TASK STATEMENT >>
Update the listing lines starting with the line containing "prostora, očuvanja pluralizma" and continuing through the line containing "izražavanja i neutralnost", changing "suzbijanja" to "sprečavanja" and leaving everything else unchanged.

Saved data entries

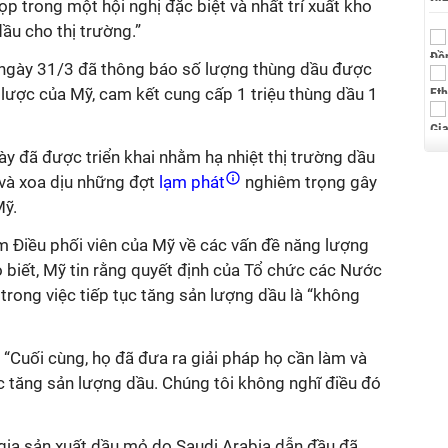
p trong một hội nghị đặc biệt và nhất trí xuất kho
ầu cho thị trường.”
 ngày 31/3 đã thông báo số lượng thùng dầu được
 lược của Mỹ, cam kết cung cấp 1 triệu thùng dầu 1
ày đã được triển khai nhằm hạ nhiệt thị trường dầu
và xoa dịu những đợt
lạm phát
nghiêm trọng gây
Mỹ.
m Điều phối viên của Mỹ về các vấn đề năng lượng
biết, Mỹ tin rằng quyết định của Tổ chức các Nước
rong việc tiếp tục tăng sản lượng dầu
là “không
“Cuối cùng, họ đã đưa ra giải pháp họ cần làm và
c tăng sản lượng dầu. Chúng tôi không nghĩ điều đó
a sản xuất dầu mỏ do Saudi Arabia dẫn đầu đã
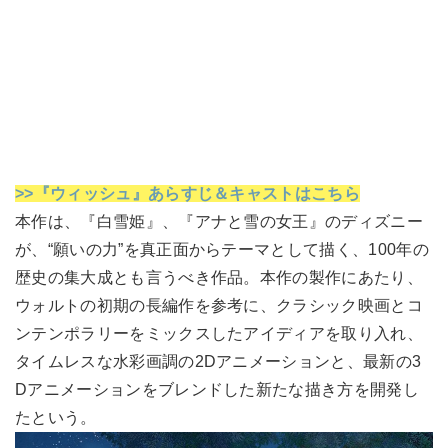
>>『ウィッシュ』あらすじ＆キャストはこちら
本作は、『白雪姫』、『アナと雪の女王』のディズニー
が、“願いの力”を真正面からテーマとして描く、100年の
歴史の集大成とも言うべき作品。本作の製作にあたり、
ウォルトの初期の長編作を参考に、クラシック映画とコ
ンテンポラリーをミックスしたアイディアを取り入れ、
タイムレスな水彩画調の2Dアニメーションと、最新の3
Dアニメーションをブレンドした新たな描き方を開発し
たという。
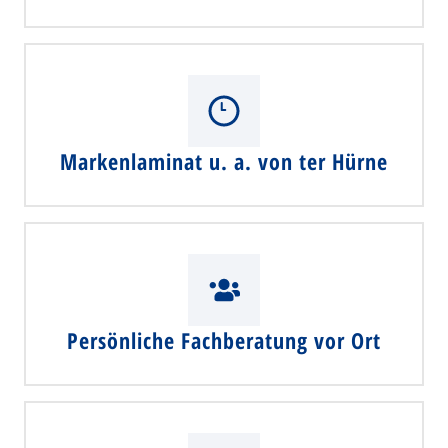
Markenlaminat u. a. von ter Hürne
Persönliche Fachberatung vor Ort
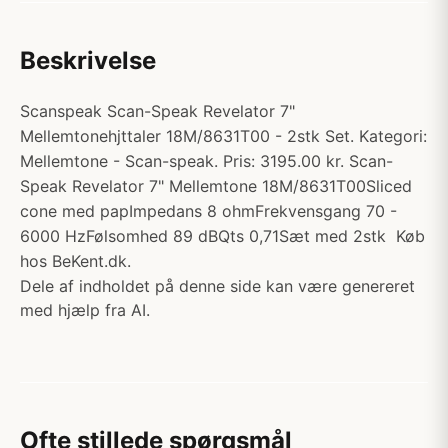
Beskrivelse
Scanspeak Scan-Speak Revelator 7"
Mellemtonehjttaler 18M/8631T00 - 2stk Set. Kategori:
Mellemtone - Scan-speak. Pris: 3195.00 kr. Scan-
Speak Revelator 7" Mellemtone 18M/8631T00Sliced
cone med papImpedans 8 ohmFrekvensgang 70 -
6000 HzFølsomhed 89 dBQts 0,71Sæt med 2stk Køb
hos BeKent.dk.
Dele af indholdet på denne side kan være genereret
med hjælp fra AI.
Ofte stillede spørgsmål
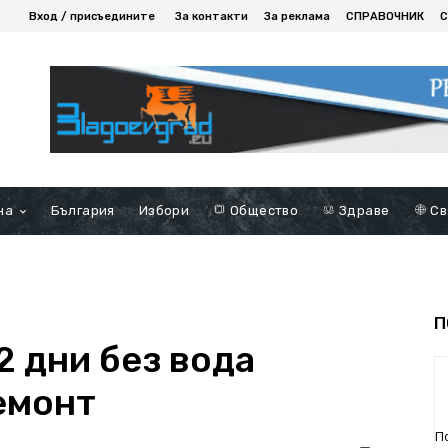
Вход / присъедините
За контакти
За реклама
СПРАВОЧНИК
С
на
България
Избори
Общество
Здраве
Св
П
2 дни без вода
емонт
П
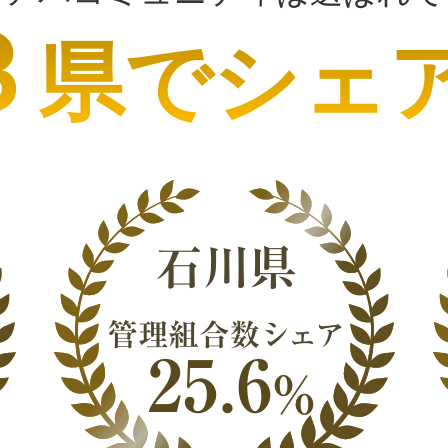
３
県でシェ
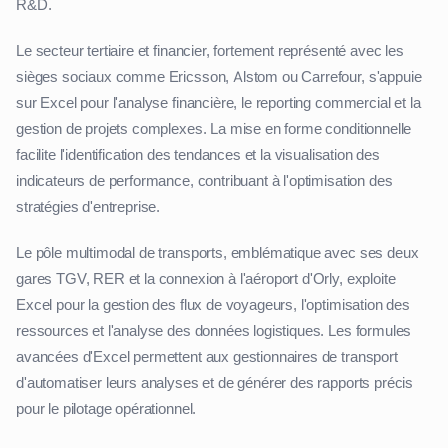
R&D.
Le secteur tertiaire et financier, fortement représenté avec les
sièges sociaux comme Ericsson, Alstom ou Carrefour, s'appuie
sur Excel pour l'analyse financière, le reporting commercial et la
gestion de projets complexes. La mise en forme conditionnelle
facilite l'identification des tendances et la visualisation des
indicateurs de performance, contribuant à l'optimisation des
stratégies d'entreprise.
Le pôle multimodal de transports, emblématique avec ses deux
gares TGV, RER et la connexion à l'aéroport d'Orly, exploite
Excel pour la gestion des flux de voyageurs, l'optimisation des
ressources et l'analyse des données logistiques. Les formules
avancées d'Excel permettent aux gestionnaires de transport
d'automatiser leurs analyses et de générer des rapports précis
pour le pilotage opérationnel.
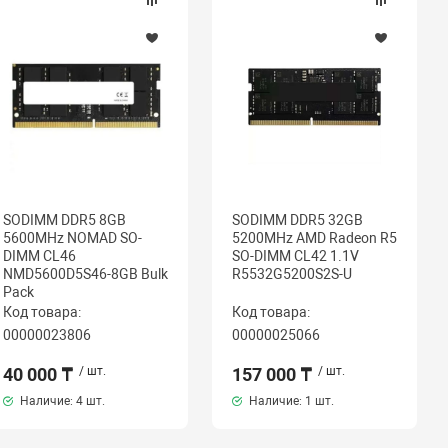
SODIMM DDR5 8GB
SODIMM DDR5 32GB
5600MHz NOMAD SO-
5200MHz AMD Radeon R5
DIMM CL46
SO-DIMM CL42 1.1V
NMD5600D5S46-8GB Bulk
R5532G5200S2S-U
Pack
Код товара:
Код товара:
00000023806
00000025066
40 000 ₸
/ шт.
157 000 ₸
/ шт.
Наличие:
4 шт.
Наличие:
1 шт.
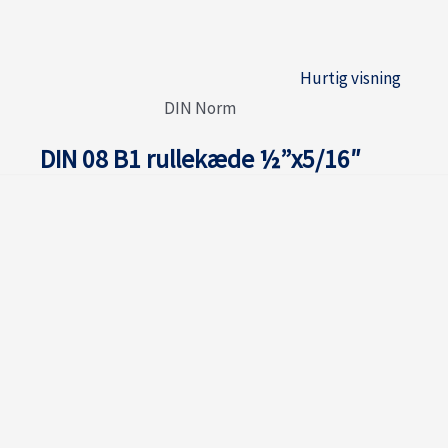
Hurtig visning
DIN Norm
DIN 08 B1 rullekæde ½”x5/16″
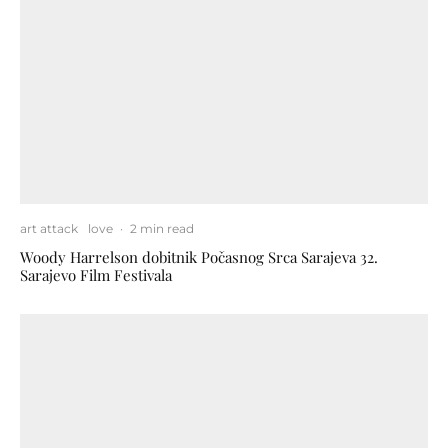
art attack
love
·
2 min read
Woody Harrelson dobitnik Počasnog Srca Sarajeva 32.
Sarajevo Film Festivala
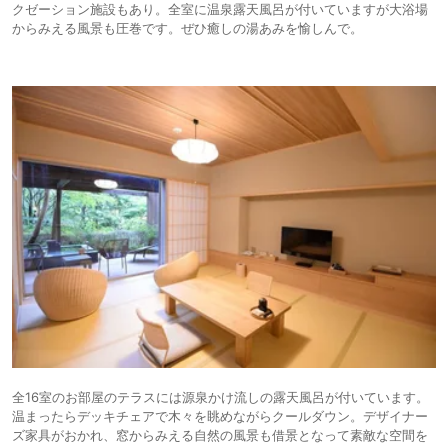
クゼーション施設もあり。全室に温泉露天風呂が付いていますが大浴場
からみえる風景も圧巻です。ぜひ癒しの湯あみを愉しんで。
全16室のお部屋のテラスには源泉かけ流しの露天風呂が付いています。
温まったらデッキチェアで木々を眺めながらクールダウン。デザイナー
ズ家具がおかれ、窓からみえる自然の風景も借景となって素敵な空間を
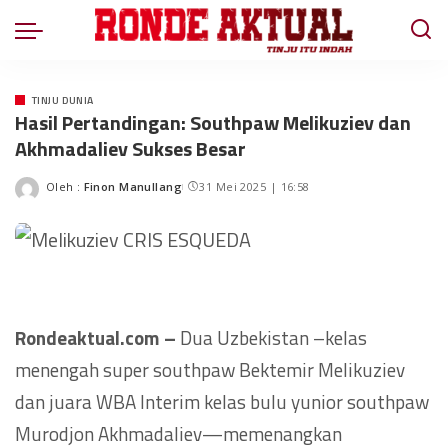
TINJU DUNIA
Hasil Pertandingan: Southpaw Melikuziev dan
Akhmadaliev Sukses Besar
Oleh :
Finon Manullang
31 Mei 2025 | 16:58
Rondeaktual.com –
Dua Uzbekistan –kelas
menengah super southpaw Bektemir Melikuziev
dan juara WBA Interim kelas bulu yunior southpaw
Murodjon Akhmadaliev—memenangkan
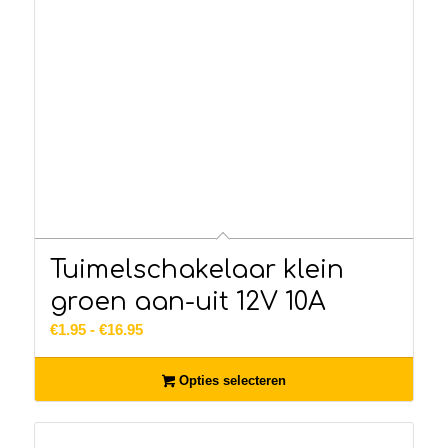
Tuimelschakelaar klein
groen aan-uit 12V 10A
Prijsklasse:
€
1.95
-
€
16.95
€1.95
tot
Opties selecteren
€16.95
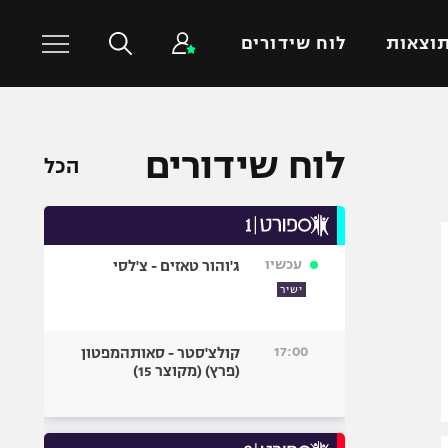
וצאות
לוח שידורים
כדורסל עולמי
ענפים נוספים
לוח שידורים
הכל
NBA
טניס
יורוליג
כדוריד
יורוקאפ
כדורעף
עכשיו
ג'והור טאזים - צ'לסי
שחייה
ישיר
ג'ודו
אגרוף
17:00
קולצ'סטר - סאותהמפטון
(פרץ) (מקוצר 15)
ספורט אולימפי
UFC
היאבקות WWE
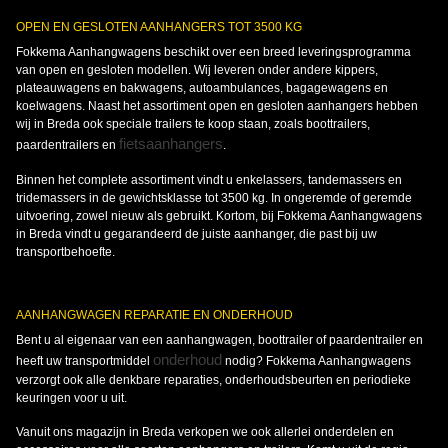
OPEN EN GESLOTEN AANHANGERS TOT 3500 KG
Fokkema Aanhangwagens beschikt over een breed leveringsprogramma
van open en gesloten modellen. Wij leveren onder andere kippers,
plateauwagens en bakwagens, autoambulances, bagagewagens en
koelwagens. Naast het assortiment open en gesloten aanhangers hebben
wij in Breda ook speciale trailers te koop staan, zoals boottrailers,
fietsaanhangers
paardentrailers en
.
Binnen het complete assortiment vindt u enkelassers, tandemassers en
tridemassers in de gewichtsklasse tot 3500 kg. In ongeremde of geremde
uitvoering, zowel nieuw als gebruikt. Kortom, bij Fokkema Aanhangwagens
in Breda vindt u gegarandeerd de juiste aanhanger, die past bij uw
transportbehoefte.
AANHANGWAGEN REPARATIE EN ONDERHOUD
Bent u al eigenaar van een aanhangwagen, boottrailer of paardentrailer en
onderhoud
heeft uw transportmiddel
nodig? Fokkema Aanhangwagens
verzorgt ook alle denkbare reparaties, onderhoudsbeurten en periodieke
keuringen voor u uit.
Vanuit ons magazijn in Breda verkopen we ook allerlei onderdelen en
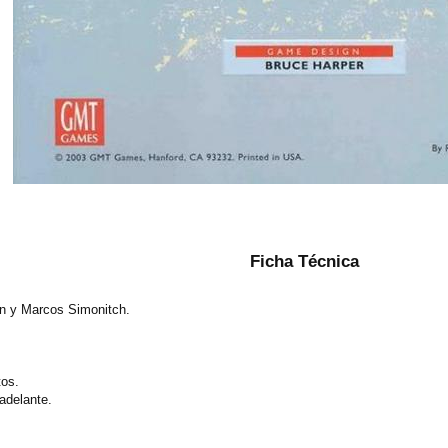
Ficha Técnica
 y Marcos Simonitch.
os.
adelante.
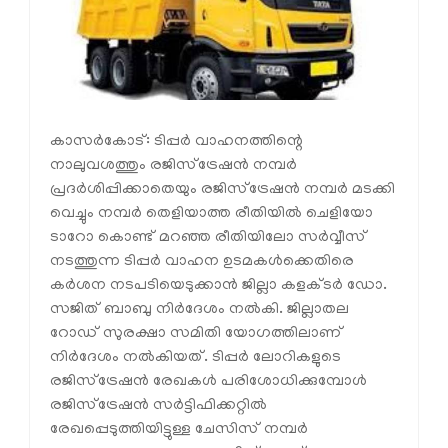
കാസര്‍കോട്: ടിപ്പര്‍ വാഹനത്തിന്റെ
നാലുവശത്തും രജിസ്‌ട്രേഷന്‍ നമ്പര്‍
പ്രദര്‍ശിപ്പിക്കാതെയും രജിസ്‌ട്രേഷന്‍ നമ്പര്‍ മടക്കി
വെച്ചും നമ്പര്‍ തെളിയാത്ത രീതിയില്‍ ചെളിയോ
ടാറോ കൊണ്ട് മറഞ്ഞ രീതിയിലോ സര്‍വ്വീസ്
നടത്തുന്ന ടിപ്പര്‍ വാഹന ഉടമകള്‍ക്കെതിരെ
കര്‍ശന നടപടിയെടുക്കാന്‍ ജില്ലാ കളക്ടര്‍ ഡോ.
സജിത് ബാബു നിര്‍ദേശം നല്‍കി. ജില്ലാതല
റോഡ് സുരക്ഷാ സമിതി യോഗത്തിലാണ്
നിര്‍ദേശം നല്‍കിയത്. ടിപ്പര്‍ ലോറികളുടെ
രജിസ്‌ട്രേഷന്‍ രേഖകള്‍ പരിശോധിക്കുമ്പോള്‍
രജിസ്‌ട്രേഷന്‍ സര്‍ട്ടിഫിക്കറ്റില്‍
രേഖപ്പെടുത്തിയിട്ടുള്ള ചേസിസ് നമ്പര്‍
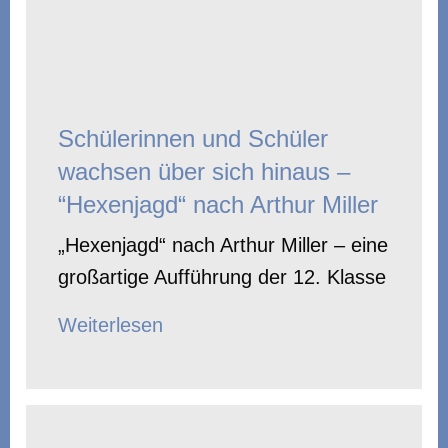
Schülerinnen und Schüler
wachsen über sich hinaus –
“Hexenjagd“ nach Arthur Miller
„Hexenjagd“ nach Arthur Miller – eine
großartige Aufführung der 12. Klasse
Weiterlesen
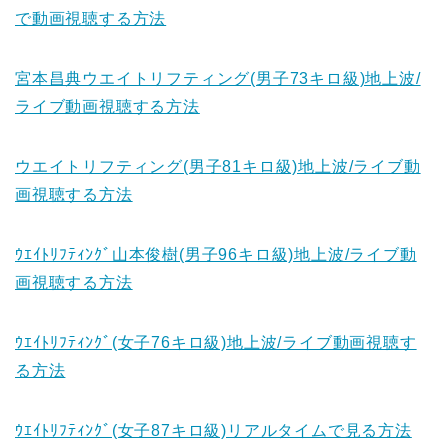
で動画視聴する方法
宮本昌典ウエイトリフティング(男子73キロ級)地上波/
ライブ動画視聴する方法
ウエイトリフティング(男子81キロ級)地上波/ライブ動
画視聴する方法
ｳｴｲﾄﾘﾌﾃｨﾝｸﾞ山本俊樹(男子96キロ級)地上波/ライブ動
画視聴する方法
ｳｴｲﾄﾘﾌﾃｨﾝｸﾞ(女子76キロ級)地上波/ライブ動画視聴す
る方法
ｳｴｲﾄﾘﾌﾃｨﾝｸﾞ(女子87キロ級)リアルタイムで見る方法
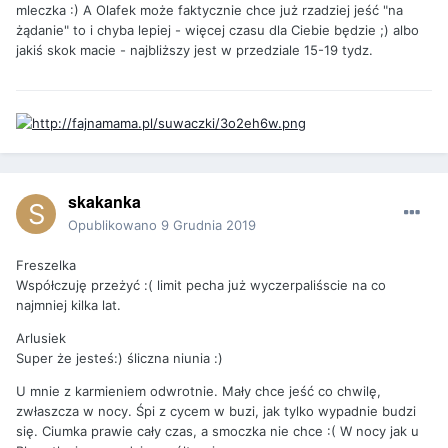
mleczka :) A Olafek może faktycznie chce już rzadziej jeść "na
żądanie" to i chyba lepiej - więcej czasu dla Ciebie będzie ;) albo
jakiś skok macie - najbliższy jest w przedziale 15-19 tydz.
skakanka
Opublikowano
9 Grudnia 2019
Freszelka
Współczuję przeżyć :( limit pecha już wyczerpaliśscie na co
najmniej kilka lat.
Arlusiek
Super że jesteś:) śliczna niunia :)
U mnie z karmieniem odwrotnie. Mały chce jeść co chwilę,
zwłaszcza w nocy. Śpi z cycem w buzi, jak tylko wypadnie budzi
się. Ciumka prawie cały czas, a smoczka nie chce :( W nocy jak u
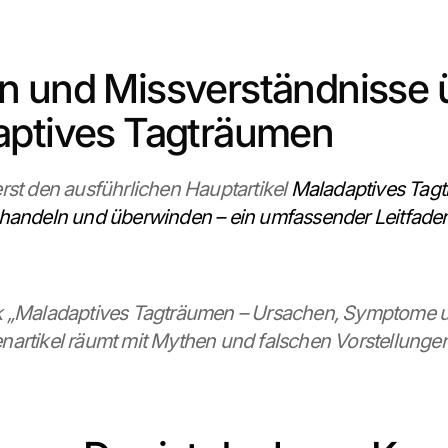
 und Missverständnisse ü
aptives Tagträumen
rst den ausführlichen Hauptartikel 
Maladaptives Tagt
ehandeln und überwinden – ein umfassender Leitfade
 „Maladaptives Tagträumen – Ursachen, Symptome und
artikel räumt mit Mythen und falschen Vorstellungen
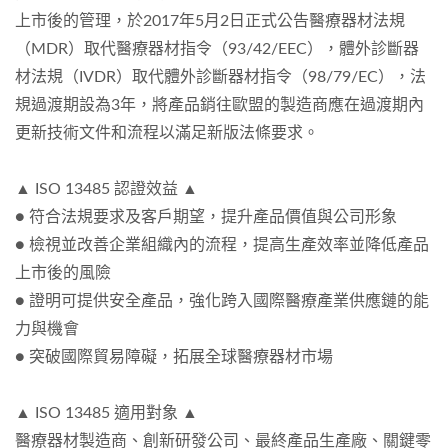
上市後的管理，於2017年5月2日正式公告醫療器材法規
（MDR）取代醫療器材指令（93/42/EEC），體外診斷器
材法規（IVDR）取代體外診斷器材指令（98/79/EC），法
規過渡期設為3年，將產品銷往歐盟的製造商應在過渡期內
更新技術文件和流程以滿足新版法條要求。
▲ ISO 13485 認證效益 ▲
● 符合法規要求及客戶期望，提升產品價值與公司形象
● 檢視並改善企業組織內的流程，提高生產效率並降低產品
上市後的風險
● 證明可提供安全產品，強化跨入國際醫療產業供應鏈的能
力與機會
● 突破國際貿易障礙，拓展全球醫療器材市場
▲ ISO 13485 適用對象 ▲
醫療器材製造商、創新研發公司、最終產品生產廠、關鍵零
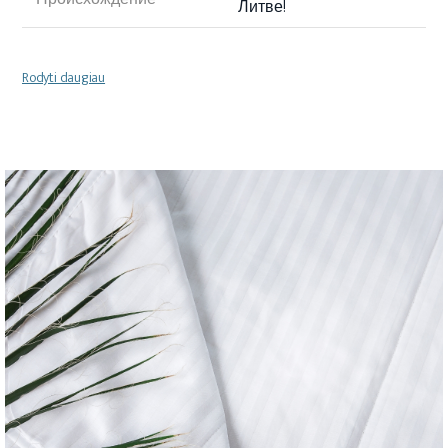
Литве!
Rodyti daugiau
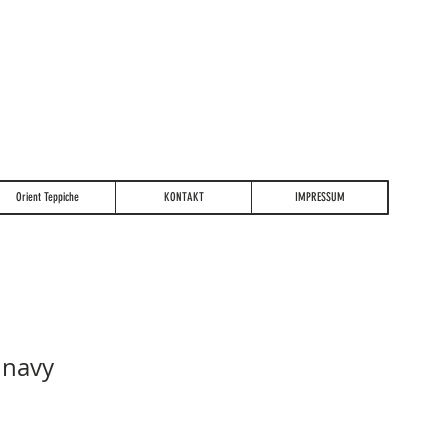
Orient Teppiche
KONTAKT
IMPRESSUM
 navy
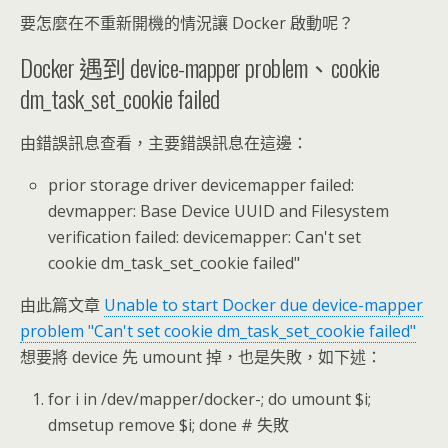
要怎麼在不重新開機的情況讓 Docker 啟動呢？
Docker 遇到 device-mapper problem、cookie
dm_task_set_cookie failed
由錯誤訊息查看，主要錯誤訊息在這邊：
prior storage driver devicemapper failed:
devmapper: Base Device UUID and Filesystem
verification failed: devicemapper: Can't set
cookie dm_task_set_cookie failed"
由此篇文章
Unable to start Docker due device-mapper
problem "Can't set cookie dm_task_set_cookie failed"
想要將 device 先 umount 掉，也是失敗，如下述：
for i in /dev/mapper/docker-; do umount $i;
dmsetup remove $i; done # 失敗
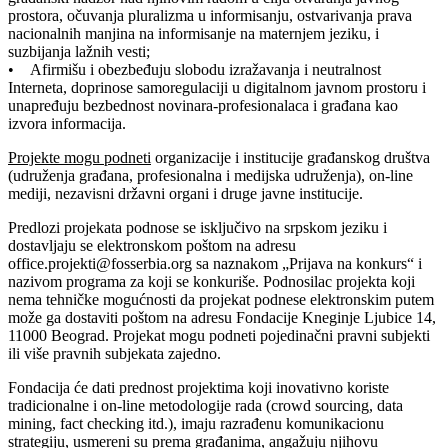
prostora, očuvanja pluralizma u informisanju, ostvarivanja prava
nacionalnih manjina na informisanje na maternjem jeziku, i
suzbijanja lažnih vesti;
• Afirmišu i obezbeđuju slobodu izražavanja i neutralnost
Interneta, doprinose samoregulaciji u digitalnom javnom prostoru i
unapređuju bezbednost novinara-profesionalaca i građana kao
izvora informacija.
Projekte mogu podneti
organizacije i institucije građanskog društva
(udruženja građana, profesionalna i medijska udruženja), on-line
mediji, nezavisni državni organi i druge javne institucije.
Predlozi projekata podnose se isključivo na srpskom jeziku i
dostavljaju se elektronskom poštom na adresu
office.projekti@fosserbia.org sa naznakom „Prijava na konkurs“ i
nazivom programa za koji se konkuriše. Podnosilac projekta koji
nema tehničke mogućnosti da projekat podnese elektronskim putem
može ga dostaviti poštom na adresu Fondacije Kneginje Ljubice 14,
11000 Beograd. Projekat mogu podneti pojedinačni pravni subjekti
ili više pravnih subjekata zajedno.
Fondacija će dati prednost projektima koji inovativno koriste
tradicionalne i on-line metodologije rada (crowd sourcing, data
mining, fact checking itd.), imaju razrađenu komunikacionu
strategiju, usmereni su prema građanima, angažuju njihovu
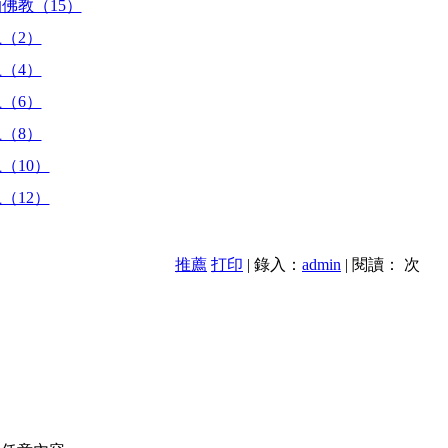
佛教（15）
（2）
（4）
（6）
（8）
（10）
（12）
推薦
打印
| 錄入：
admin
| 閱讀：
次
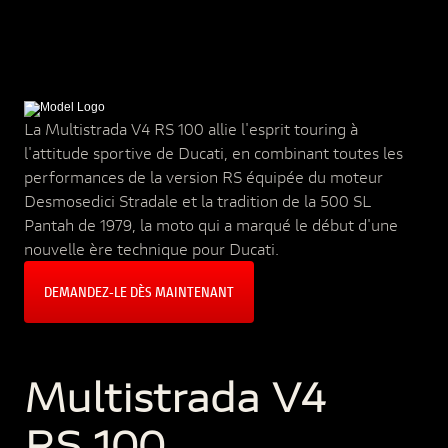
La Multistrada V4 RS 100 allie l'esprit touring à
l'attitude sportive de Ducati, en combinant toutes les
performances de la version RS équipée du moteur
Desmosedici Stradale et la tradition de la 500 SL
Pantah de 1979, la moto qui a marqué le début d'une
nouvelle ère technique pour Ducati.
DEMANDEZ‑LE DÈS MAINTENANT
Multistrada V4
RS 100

OUTPUT FOR THIS EXERCISE >>
prostora, očuvanja pluralizma u informisanju, ostvarivanja prava
nacionalnih manjina na informisanje na maternjem jeziku, i
sprečavanja lažnih vesti;
• Afirmišu i obezbeđuju slobodu izražavanja i neutralnost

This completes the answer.